Roger talked about using MapReduce to extract structured entities from text for doing tech trend analyses from billions of rows of online job postings. Brian (who is a mathematician by training) was talking about implementing conjugate gradiant and Support Vector Machines in parallel SQL to support “hypertargeting” for advertisers. I mentioned how Jonathan Goldman at LinkedIn was using SQL and MapReduce to do graph algorithms for social network analysis.
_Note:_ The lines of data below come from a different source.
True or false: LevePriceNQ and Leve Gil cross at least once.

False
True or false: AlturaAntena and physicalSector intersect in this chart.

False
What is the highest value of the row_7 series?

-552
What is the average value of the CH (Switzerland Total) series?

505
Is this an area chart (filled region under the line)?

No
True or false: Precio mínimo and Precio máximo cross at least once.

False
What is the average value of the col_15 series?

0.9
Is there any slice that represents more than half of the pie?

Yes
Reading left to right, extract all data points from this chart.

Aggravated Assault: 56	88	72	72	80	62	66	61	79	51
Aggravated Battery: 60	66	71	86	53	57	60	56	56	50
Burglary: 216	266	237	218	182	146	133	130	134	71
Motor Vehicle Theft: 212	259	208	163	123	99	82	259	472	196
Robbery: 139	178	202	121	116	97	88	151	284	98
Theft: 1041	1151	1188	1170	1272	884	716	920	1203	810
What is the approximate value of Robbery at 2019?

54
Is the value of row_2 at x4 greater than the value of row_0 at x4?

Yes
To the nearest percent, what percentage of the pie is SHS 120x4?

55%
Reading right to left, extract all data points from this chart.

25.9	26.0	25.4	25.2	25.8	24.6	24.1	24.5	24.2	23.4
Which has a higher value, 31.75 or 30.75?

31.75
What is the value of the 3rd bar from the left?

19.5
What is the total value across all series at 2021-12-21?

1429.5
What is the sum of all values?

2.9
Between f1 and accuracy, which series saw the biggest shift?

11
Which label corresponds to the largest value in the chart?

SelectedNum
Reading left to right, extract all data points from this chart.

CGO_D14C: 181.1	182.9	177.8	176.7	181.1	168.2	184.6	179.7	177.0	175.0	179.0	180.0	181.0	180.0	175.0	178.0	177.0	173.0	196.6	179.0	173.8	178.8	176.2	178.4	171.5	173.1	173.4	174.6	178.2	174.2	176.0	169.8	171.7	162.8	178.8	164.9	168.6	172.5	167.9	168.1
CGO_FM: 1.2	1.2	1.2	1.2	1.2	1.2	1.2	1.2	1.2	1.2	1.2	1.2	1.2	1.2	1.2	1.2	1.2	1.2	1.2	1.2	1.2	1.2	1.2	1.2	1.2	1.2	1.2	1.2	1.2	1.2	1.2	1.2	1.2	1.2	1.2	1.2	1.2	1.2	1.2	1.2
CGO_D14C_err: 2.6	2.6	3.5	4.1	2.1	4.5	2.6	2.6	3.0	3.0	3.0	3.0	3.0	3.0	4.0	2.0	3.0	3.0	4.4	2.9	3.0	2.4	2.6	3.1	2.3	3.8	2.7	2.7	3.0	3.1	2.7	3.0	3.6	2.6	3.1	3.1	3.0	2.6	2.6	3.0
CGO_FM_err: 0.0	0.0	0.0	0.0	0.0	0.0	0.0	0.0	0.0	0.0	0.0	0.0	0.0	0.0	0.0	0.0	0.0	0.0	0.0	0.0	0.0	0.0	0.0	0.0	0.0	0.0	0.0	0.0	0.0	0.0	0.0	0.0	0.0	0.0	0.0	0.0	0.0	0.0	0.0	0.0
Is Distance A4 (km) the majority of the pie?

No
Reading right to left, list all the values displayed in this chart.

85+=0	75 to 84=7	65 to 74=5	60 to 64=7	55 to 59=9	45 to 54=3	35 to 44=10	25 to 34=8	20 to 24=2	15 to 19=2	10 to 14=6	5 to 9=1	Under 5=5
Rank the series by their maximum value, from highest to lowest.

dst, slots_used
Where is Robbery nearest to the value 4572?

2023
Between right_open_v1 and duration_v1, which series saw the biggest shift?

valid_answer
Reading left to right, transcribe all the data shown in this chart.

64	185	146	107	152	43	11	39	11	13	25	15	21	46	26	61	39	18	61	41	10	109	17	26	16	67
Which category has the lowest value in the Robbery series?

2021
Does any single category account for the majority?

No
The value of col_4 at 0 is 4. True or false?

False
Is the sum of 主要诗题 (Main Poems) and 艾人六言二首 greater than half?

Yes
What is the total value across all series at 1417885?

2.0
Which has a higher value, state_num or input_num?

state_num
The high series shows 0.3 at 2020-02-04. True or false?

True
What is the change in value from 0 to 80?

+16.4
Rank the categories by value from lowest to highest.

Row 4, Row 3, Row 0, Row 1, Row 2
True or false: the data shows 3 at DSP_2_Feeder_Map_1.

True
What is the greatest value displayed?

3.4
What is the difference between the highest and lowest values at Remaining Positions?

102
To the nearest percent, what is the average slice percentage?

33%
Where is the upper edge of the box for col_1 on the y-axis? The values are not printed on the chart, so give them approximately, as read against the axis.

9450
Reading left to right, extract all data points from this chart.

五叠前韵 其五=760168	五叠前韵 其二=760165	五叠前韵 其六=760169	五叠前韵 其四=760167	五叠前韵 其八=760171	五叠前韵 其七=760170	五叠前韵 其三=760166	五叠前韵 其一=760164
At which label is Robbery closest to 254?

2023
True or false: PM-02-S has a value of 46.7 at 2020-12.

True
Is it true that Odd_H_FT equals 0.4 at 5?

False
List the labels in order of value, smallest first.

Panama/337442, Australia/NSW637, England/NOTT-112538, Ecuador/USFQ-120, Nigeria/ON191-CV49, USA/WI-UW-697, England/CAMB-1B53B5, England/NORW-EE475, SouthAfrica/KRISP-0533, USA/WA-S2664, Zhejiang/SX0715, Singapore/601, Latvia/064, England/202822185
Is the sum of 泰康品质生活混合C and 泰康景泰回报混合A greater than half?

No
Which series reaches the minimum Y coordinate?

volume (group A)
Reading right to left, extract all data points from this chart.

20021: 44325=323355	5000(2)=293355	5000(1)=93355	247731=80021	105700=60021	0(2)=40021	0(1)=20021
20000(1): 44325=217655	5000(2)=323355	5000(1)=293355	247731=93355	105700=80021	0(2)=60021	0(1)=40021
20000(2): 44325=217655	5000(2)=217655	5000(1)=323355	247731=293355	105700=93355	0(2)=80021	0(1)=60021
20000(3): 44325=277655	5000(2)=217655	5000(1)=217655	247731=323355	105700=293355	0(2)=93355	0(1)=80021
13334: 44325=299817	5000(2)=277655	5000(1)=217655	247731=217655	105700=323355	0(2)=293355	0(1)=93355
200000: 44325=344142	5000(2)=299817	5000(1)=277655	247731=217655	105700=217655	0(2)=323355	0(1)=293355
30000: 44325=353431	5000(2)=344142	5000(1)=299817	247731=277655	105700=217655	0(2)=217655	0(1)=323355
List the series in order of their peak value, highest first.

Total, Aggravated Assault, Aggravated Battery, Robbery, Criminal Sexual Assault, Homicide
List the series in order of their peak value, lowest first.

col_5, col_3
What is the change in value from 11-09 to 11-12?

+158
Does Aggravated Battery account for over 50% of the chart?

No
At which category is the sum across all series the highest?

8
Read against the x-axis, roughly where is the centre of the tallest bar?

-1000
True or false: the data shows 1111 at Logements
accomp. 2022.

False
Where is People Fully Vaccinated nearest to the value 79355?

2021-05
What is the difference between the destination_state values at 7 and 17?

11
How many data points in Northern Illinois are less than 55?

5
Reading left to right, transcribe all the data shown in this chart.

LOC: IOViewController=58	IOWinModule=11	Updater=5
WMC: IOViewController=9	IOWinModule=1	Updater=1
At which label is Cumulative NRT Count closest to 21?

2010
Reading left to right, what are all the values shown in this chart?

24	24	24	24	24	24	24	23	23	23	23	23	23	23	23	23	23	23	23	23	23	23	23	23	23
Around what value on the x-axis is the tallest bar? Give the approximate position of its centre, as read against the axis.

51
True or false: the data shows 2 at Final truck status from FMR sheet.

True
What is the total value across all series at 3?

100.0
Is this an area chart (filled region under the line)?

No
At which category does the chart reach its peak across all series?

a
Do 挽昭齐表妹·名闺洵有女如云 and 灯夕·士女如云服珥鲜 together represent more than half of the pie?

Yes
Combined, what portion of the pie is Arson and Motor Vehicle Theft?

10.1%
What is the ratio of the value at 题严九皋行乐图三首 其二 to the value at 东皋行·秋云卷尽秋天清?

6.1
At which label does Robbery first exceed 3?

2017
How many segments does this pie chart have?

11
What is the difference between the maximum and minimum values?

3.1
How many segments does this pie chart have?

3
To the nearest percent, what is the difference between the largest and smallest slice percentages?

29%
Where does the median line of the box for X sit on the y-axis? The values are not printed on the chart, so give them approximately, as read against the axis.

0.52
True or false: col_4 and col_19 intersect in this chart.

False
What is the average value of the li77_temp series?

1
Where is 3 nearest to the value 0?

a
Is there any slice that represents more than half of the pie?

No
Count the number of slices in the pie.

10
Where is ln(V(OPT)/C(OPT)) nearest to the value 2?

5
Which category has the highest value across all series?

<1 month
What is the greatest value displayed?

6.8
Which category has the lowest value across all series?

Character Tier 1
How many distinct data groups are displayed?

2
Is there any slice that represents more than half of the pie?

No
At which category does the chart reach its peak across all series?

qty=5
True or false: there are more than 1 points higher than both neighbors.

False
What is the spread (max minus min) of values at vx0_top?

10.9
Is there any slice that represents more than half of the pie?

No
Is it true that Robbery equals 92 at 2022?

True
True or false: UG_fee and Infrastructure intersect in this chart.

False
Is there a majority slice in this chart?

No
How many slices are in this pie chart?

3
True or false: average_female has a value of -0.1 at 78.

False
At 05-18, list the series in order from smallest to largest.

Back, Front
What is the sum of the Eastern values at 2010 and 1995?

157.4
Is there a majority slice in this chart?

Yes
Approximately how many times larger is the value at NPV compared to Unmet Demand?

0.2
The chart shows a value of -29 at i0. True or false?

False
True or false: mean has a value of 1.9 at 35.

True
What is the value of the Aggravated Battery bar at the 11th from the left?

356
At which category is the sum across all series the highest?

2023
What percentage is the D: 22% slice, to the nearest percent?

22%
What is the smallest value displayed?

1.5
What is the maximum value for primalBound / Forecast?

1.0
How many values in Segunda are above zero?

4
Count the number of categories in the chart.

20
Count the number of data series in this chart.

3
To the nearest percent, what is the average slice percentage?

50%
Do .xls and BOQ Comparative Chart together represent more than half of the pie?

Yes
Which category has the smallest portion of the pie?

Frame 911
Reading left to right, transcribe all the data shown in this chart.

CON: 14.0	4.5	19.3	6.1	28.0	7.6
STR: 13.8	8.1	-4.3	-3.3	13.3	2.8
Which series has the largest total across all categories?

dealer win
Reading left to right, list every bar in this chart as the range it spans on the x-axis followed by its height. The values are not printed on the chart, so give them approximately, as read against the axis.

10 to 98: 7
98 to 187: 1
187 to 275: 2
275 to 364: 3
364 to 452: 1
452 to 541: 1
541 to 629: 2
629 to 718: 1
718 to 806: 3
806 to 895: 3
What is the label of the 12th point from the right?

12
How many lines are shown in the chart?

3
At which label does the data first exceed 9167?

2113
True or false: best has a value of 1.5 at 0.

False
Incidentally: While it’s been some months since I asked, my sense is that the O’Reilly text extraction is home-grown, and primitive compared to what one could do via commercial products. That said, if the specific application is examining job postings, I’m not sure how much value more sophisticated products would add. After all, tech job listings are generally written in a style explicitly designed to ensure that most or all of their meaning is conveyed simply by a bag of keywords. And by the way, this effort has been underway for quite some time.
- Greenplum has a page on the O’Reilly relationship. However, the part that isn’t behind a registration barrier is trivial — and I wouldn’t know one way or the other about the registration-required part.